[Data supplied]
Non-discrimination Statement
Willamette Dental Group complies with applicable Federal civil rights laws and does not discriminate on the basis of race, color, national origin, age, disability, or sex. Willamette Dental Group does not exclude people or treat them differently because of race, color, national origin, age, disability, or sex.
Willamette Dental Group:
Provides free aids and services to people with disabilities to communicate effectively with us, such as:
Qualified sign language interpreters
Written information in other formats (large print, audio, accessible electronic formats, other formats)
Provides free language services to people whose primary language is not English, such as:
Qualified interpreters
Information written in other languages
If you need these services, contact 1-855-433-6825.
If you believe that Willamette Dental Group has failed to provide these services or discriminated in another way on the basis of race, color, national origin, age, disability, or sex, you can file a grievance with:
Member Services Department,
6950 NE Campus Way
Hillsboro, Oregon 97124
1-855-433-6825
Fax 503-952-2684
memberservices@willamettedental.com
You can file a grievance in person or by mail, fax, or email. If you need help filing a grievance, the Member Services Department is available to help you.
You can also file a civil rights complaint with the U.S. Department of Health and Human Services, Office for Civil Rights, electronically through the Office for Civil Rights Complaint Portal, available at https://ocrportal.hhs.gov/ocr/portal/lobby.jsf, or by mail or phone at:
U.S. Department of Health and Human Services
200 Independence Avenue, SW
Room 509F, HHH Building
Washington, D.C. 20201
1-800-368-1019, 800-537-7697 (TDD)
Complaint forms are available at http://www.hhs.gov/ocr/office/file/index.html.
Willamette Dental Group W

[Exercise goal] Scan the lines above for "If you need these" and for "Room 509F, HHH Building". Repeat exactly the line holding each of them and every line in between.

[Answer]
If you need these services, contact 1-855-433-6825.
If you believe that Willamette Dental Group has failed to provide these services or discriminated in another way on the basis of race, color, national origin, age, disability, or sex, you can file a grievance with:
Member Services Department,
6950 NE Campus Way
Hillsboro, Oregon 97124
1-855-433-6825
Fax 503-952-2684
memberservices@willamettedental.com
You can file a grievance in person or by mail, fax, or email. If you need help filing a grievance, the Member Services Department is available to help you.
You can also file a civil rights complaint with the U.S. Department of Health and Human Services, Office for Civil Rights, electronically through the Office for Civil Rights Complaint Portal, available at https://ocrportal.hhs.gov/ocr/portal/lobby.jsf, or by mail or phone at:
U.S. Department of Health and Human Services
200 Independence Avenue, SW
Room 509F, HHH Building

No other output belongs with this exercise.